=== Begin Enclosure ===

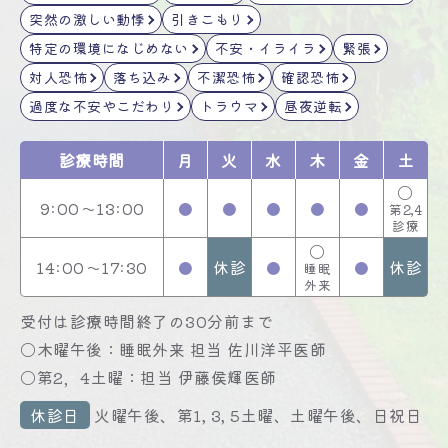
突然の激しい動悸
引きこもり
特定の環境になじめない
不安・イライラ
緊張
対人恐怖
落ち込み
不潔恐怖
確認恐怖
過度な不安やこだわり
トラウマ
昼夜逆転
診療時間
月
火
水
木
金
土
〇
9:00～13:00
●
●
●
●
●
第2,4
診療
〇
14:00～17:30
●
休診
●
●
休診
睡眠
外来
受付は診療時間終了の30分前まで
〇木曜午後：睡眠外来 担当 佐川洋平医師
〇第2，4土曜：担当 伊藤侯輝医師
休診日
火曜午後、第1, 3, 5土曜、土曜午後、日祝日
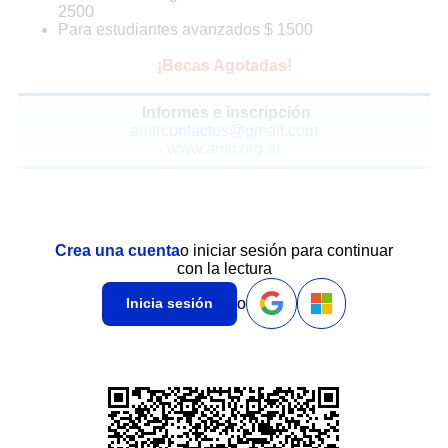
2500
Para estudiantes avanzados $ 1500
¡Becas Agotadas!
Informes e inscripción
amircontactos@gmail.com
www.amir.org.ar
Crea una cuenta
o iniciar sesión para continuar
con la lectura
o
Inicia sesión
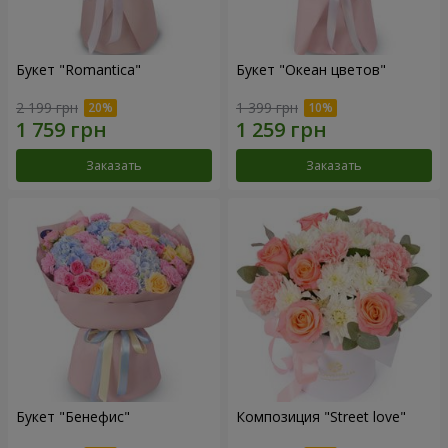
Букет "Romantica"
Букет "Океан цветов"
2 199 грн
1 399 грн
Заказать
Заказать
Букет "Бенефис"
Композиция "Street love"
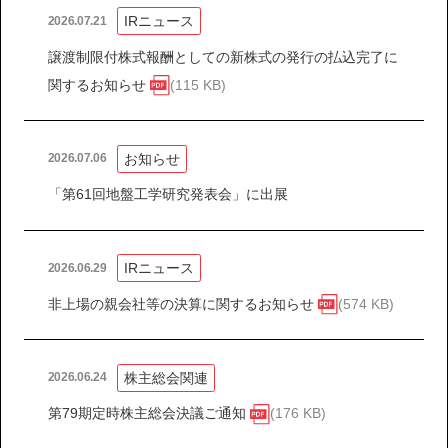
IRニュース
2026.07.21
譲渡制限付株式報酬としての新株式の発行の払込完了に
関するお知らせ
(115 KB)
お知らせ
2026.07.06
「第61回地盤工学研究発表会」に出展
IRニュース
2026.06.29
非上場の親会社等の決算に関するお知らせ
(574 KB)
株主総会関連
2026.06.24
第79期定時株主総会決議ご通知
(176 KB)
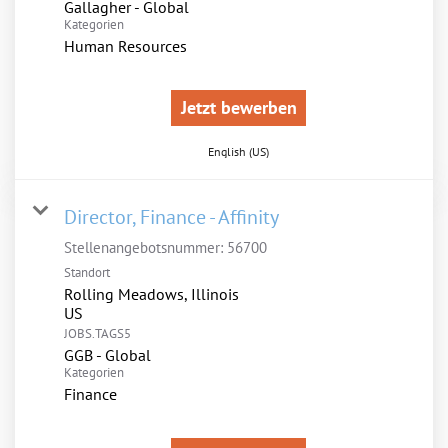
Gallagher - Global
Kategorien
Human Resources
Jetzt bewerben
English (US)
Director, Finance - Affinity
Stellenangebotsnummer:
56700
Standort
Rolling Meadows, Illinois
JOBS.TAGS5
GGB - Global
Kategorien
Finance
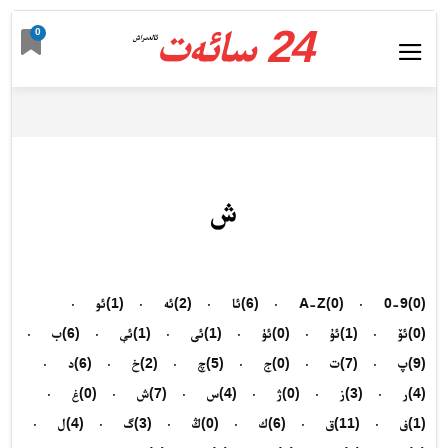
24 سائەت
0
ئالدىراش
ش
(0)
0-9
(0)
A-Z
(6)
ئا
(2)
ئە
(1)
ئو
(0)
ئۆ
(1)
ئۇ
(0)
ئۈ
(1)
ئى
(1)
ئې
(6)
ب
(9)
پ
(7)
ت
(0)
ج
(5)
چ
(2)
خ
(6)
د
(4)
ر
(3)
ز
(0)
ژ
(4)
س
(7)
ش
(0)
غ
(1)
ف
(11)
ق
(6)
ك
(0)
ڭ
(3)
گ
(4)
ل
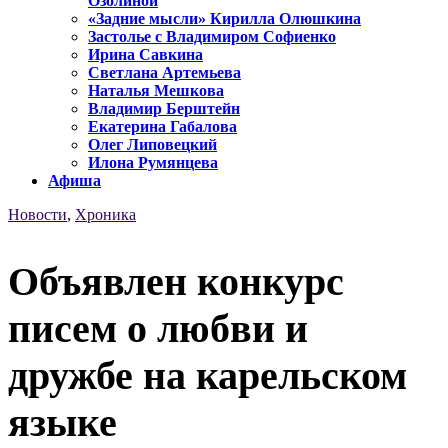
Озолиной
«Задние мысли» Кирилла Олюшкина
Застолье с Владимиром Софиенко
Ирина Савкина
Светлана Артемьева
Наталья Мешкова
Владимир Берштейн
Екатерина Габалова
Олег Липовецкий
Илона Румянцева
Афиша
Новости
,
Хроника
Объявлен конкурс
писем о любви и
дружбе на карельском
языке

=== End Enclosure ===

Filter the entries above down to the lines containing the word "Finance".

Answer to this task:
Director, Finance - Affinity
Finance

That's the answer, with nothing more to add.